[Aim of the exercise]:
Turn the part that opens with the line containing "Trafic qualifié, demandes de devis, chiffre" and closes with the line containing "notre meilleure garantie de qualité.", both included, into a numbered list, one line per item, with blank lines left out.

[Material for this exercise]:
○ ○ ○ ○

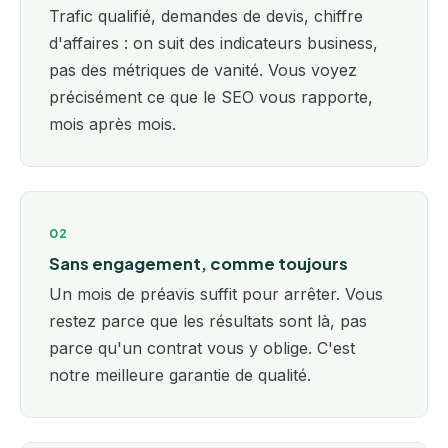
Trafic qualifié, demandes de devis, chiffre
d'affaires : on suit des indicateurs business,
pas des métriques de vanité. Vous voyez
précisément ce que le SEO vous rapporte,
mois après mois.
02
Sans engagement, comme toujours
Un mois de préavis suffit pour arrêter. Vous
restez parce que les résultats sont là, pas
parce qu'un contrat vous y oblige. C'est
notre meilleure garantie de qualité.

○ ○ ○ ○

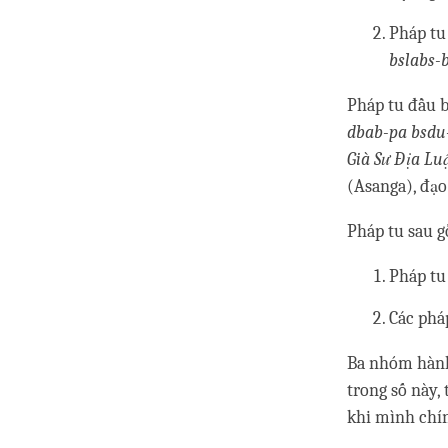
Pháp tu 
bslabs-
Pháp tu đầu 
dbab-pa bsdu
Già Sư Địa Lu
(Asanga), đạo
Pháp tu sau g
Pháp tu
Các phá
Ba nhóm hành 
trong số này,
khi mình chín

○ ○ ○ ○

[Solution to this problem]:
1. Trafic qualifié, demandes de devis, chiffre
2. d'affaires : on suit des indicateurs business,
3. pas des métriques de vanité. Vous voyez
4. précisément ce que le SEO vous rapporte,
5. mois après mois.
6. 02
7. Sans engagement, comme toujours
8. Un mois de préavis suffit pour arrêter. Vous
9. restez parce que les résultats sont là, pas
10. parce qu'un contrat vous y oblige. C'est
11. notre meilleure garantie de qualité.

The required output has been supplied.